We support the five policy changes (see below) regarding the draft Outdoor Dining Guide as they were articulated in a City and Regional Planning Senior Thesis authored by Cal Poly students Reid Crandell and Aiden Lebow. Their primary faculty advisor was Keith Woodcock, AICP, who has 30 years of planning and development experience. He has advanced certification as a Certified Environmental Planner (CEP) and Certified Urban Designer (CUD).
None of these policies currently appear in this document. They were as follows:
1) the city shall develop design guidelines for parklets,
2) the city shall create independent parklets owned by the city,
3) the city shall develop a permit system to allow private business to operate parklets,
4) the city will charge fees to raise capital from the parklet program, and
5) the city will develop a maintenance program for parklets.
The draft “design guidelines” read more like engineering specifications. Of course engineering specifications are needed. What is missing are guidelines that address the actual appearance of these parklets, more along the lines of our Community Design Guidelines.
Far too many parklets are makeshift with minimal design. The City should desire to find a balance between a cohesive street scene while also allowing room for individual business character. There are many options yet to be explored to create a more cohesive streetscape. For example, the following suggested guidelines (borrowing from the City of San Clemente) are intended to improve the design and aesthetics of parklets by reducing visual clutter and creating a standardized street interface.
A 3-foot buffer zone would provide a consistent appearance and set a regular edge and rhythm. For example, this area could be characterized by traffic rated concrete planters, which should be set at 5’ intervals. The first planter should be set at the corner nearest adjacent oncoming traffic, with subsequent planters spaced every 5-feet.
There should be a list of discouraged elements such as:
Pop-up tents (except in limited circumstances on private property)
Lattice (wood or plastic)
Plastic fences, trellises, or furniture. Plastic or vinyl furniture should be prohibited.
Elevated string lighting
Tall walls, plants or other accessories over 5-feet in height
With regards to the recommendation that the city should create independent parklets owned by the city:
Why couldn’t we provide open access pocket parks and mini-plazas that are free? We might re-imagine the parking strip as a territory that is variously available for uses ranging from picnics, parties, market stalls, street vendors and urban greenery.
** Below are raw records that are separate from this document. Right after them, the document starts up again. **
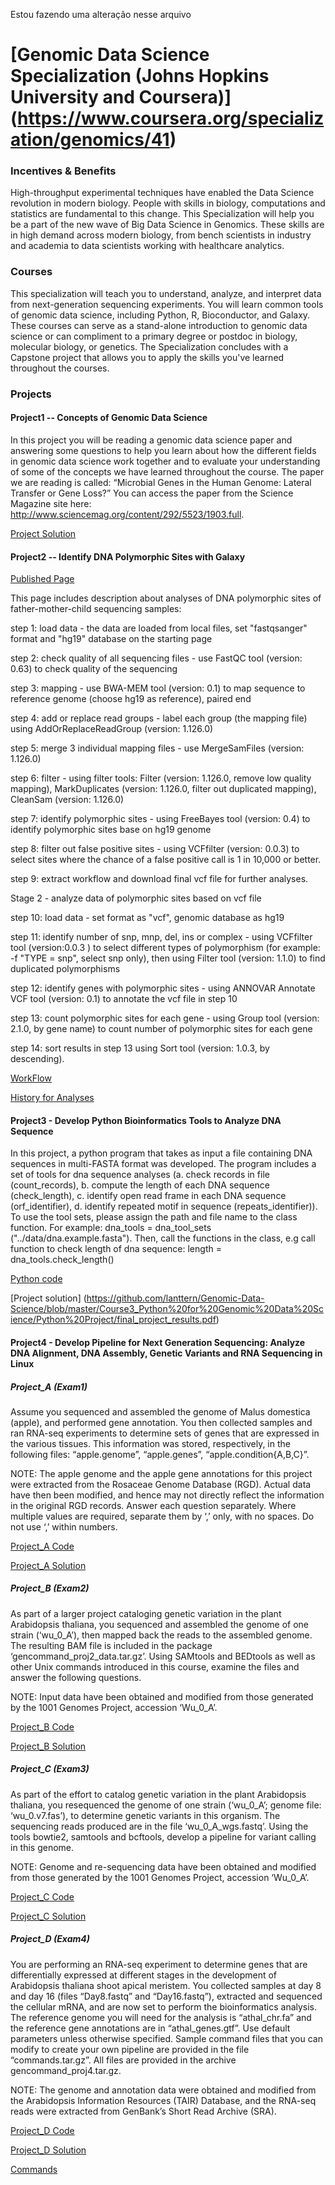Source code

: Estou fazendo uma alteração nesse arquivo
# [Genomic Data Science Specialization (Johns Hopkins University and Coursera)] (https://www.coursera.org/specialization/genomics/41)


### Incentives & Benefits
High-throughput experimental techniques have enabled the Data Science revolution in modern biology. People with skills in biology, computations and statistics are fundamental to this change. This Specialization will help you be a part of the new wave of Big Data Science in Genomics. These skills are in high demand across modern biology, from bench scientists in industry and academia to data scientists working with healthcare analytics.

### Courses
This specialization will teach you to understand, analyze, and interpret data from next-generation sequencing experiments. You will learn common tools of genomic data science, including Python, R, Bioconductor, and Galaxy. These courses can serve as a stand-alone introduction to genomic data science or can compliment to a primary degree or postdoc in biology, molecular biology, or genetics. The Specialization concludes with a Capstone project that allows you to apply the skills you've learned throughout the courses.

### Projects

#### Project1 -- Concepts of Genomic Data Science

In this project you will be reading a genomic data science paper and answering some questions to help you learn about how the different fields in genomic data science work together and to evaluate your understanding of some of the concepts we have learned throughout the course. The paper we are reading is called: “Microbial Genes in the Human Genome: Lateral Transfer or Gene Loss?” You can access the paper from the Science Magazine site here: http://www.sciencemag.org/content/292/5523/1903.full.

[Project Solution](https://github.com/lanttern/Genomic-Data-Science/blob/master/Course1_Introduction%20to%20Genomic%20Technologies/Course%20Project_test2.pdf)

#### Project2 -- Identify DNA Polymorphic Sites with Galaxy

[Published Page]( https://usegalaxy.org/u/coursera/p/genomic-data-science-with-galaxyidentify-polymorphic-sites)

This page includes description about analyses of DNA polymorphic sites of father-mother-child sequencing samples:

step 1: load data - the data are loaded from local files, set "fastqsanger" format and "hg19" database on the starting page

step 2: check quality of all sequencing files - use FastQC tool (version: 0.63) to check quality of the sequencing

step 3: mapping - use BWA-MEM tool (version: 0.1) to map sequence to reference genome (choose hg19 as reference), paired end

step 4: add or replace read groups - label each group (the mapping file) using AddOrReplaceReadGroup (version: 1.126.0)

step 5: merge 3 individual mapping files - use MergeSamFiles (version: 1.126.0)

step 6: filter - using filter tools: Filter (version: 1.126.0, remove low quality mapping), MarkDuplicates (version: 1.126.0, filter out duplicated mapping), CleanSam (version: 1.126.0)

step 7: identify polymorphic sites - using FreeBayes tool (version: 0.4) to identify polymorphic sites base on hg19 genome

step 8: filter out false positive sites - using VCFfilter (version: 0.0.3) to select sites where the chance of a false positive call is 1 in 10,000 or better.

step 9: extract workflow and download final vcf file for further analyses.

Stage 2 - analyze data of polymorphic sites based on vcf file

step 10: load data - set format as "vcf", genomic database as hg19

step 11: identify number of snp, mnp, del, ins or complex - using VCFfilter tool (version:0.0.3 ) to select different types of polymorphism (for example: -f "TYPE = snp", select snp only), then using Filter tool (version: 1.1.0) to find duplicated polymorphisms

step 12: identify genes with polymorphic sites - using ANNOVAR Annotate VCF tool (version: 0.1) to annotate the  vcf file in step 10

step 13: count polymorphic sites for each gene - using Group tool (version: 2.1.0, by gene name) to count number of polymorphic sites for each gene

step 14: sort results in step 13 using Sort tool (version: 1.0.3, by descending).

[WorkFlow](https://usegalaxy.org/workflow/display_by_username_and_slug?username=coursera&slug=workflow-constructed-from-history-genomic-data-science-with-galaxy-project---completed)

[History for Analyses](https://usegalaxy.org/u/coursera/h/workflow-constructed-from-history-genomic-data-science-with-galaxy-project---completed)

#### Project3 - Develop Python Bioinformatics Tools to Analyze DNA Sequence 

In this project, a python program that takes as input a file containing DNA sequences in multi-FASTA format was developed. The program includes a set of tools for dna sequence analyses (a. check records in file (count_records), b. compute the length of each DNA sequence (check_length), c. identify open read frame in each DNA sequence (orf_identifier), d. identify repeated motif in sequence (repeats_identifier)). To use the tool  sets, please assign the path and file name to the class function. For example: dna_tools = dna_tool_sets ("../data/dna.example.fasta"). Then, call the functions in the class, e.g call function to check length of dna sequence: length = dna_tools.check_length()

[Python code](https://github.com/lanttern/Genomic-Data-Science/blob/master/Course3_Python%20for%20Genomic%20Data%20Science/Python%20Project/script/dna_tools.py)

[Project solution] (https://github.com/lanttern/Genomic-Data-Science/blob/master/Course3_Python%20for%20Genomic%20Data%20Science/Python%20Project/final_project_results.pdf)

#### Project4 - Develop Pipeline for Next Generation Sequencing: Analyze DNA Alignment, DNA Assembly, Genetic Variants and RNA Sequencing in Linux

##### Project_A (Exam1)

Assume you sequenced and assembled the genome of Malus domestica (apple), and performed gene annotation. You then collected samples and ran RNA-seq experiments to determine sets of genes that are expressed in the various tissues. This information was stored, respectively, in the following files: “apple.genome”, “apple.genes”, “apple.condition{A,B,C}”.

NOTE: The apple genome and the apple gene annotations for this project were extracted from the Rosaceae Genome Database (RGD). Actual data have then been modified, and hence may not directly reflect the information in the original RGD records. Answer each question separately. Where multiple values are required, separate them by ‘,’ only, with no spaces. Do not use ‘,’ within numbers.

[Project_A Code](https://github.com/lanttern/Genomic-Data-Science/blob/master/Course4_Command%20Line%20Tools%20for%20Genomic%20Data%20Science/Project_Exam1/project_exam1.pdf)

[Project_A Solution](https://github.com/lanttern/Genomic-Data-Science/blob/master/Course4_Command%20Line%20Tools%20for%20Genomic%20Data%20Science/Project_Exam1/Exam1.pdf)

##### Project_B (Exam2)

As part of a larger project cataloging genetic variation in the plant Arabidopsis thaliana, you sequenced and assembled the genome of one strain (‘wu_0_A’), then mapped back the reads to the assembled genome. The resulting BAM file is included in the package ‘gencommand_proj2_data.tar.gz’. Using SAMtools and BEDtools as well as other Unix commands introduced in this course, examine the files and answer the following questions.

NOTE: Input data have been obtained and modified from those generated by the 1001 Genomes Project, accession ‘Wu_0_A’.

[Project_B Code](https://github.com/lanttern/Genomic-Data-Science/blob/master/Course4_Command%20Line%20Tools%20for%20Genomic%20Data%20Science/Project_Exam2/project_exam2.pdf)

[Project_B Solution](https://github.com/lanttern/Genomic-Data-Science/blob/master/Course4_Command%20Line%20Tools%20for%20Genomic%20Data%20Science/Project_Exam2/Exam2.pdf)

##### Project_C (Exam3)

As part of the effort to catalog genetic variation in the plant Arabidopsis thaliana, you resequenced the genome of one strain (‘wu_0_A’; genome file: ‘wu_0.v7.fas’), to determine genetic variants in this organism. The sequencing reads produced are in the file ‘wu_0_A_wgs.fastq’. Using the tools bowtie2, samtools and bcftools, develop a pipeline for variant calling in this genome. 

NOTE: Genome and re-sequencing data have been obtained and modified from those generated by the 1001 Genomes Project, accession ‘Wu_0_A’.

[Project_C Code](https://github.com/lanttern/Genomic-Data-Science/blob/master/Course4_Command%20Line%20Tools%20for%20Genomic%20Data%20Science/Project_Exam3/project_exam3.pdf)

[Project_C Solution](https://github.com/lanttern/Genomic-Data-Science/blob/master/Course4_Command%20Line%20Tools%20for%20Genomic%20Data%20Science/Project_Exam3/Exam3.pdf)

##### Project_D (Exam4)

You are performing an RNA-seq experiment to determine genes that are differentially expressed at different stages in the development of Arabidopsis thaliana shoot apical meristem. You collected samples at day 8 and day 16 (files “Day8.fastq” and “Day16.fastq”), extracted and sequenced the cellular mRNA, and are now set to perform the bioinformatics analysis. The reference genome you will need for the analysis is “athal_chr.fa” and the reference gene annotations are in “athal_genes.gtf”. Use default parameters unless otherwise specified. Sample command files that you can modify to create your own pipeline are provided in the file “commands.tar.gz”. All files are provided in the archive gencommand_proj4.tar.gz.

NOTE: The genome and annotation data were obtained and modified from the Arabidopsis Information Resources (TAIR) Database, and the RNA-seq reads were extracted from GenBank’s Short Read Archive (SRA).

[Project_D Code](https://github.com/lanttern/Genomic-Data-Science/blob/master/Course4_Command%20Line%20Tools%20for%20Genomic%20Data%20Science/Project_Exam4/project_exam4.pdf)

[Project_D Solution](https://github.com/lanttern/Genomic-Data-Science/blob/master/Course4_Command%20Line%20Tools%20for%20Genomic%20Data%20Science/Project_Exam4/Exam4.pdf)

[Commands](https://github.com/lanttern/Genomic-Data-Science/blob/master/Course4_Command%20Line%20Tools%20for%20Genomic%20Data%20Science/Project_Exam4/commands.pdf)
It appears inequitable for restaurants to have access to parklets while other businesses do not. Why not provide retailers access to sidewalk space to display their products outdoors? The Parklet Program should specify that there should be no more than six (6) consecutive spaces used for outdoor dining operations. And perhaps most importantly, live entertainment, including but not limited to live music and performances, should not be permitted within the outdoor dining areas. Thank you!